The Daughters of Temperance Hobbs by Katherine Howe
English | 2019 | Mystery/Thriller | ePUB | 6.9 Mb
The Daughters of : Connie Goodwin is an expert on America’s fractured past with witchcraft. A young, tenure-track professor in Boston, she’s earned career success by studying the history of domestic healing arts—women’s home recipes and medicines—and by exposing society’s threats against women fluent in those skills. But beyond her studies, Connie harbors a secret: She is the direct descendant of a woman tried as a witch in Salem, an ancestor whose abilities were far more magical than the historical record shows.
When a hint from her mother and clues from her research lead Connie to the startling realization that her beloved fiancé’s life is in danger, she must hurry to solve the mystery behind a hundreds’-years-long deadly cycle to save him.
“She’s very upset,” Janine said, in a mild tone that reminded Connie that Janine had stepped in when she, Connie, lost her own advisor to a devastating illness just as she was beginning dissertation research. In the background, a nose blew, and weeping continued audibly.
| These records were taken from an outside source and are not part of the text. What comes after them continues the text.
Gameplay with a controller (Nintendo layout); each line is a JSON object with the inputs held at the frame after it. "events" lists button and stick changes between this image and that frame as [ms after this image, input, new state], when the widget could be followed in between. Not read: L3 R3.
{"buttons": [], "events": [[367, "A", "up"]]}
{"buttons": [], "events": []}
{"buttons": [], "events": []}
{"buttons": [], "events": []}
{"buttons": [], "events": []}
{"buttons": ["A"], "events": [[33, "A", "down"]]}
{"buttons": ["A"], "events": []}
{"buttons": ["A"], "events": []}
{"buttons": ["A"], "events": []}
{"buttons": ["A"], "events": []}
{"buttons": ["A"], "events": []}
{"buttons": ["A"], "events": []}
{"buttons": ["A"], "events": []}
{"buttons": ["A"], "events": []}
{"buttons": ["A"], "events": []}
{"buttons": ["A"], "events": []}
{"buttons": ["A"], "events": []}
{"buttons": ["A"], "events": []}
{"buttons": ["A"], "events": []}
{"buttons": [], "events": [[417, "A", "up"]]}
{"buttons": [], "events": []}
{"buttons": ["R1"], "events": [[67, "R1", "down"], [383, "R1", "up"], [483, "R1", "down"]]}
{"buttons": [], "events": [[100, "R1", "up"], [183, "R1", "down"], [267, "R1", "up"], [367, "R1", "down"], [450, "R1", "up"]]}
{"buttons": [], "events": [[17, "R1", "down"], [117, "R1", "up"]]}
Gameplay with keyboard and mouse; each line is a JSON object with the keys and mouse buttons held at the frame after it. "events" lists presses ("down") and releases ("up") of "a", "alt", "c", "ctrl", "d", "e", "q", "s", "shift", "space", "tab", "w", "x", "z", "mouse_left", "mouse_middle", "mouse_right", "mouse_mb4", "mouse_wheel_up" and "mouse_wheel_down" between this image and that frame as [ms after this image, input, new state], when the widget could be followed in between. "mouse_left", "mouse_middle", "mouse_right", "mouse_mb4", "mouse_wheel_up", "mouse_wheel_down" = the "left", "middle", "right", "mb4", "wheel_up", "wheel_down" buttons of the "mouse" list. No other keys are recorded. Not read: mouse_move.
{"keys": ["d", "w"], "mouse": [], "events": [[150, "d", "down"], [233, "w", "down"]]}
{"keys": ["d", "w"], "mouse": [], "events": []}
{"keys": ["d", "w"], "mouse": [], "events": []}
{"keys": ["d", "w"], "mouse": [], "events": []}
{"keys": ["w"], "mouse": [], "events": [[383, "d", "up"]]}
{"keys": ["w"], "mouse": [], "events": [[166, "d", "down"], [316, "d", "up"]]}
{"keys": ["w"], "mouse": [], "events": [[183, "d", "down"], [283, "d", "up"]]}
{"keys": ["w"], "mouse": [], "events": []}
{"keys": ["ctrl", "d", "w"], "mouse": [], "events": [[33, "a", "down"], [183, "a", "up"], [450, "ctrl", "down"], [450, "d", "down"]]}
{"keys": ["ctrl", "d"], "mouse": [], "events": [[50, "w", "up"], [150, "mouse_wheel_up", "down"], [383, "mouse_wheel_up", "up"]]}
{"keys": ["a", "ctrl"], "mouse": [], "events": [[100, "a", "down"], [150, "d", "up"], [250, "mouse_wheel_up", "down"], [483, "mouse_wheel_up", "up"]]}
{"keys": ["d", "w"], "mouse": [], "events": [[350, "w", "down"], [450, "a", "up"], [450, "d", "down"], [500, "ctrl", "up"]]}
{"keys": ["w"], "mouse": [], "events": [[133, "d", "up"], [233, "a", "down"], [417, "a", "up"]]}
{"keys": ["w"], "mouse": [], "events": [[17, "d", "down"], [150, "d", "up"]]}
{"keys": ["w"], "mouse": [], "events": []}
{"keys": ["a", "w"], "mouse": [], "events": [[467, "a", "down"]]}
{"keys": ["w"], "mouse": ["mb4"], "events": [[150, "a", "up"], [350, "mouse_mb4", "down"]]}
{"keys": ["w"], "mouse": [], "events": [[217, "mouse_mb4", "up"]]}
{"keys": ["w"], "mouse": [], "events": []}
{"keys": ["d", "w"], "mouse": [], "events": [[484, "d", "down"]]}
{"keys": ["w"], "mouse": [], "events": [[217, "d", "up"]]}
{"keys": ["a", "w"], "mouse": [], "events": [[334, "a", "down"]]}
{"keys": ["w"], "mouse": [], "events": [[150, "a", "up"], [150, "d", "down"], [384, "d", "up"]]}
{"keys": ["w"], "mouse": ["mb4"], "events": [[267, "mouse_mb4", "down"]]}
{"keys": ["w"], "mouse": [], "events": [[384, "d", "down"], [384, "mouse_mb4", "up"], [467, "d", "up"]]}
“He can’t stay on to see her through the exam?” Connie said. Outside a breeze kicked up, rattling dry maple leaves against her office window like loosened teeth.
“He’s moving onto a boat.”
“There’s no one else on faculty who can do it? What about someone in religious studies?” Connie’s hand found her forehead and pinched an eyebrow.
“I’m not asking you to be her advisor,” Janine pointed out. The radiator under Connie’s office window rumbled to life. Like I did for you, Janine didn’t say. “Third reader. Second, at most.”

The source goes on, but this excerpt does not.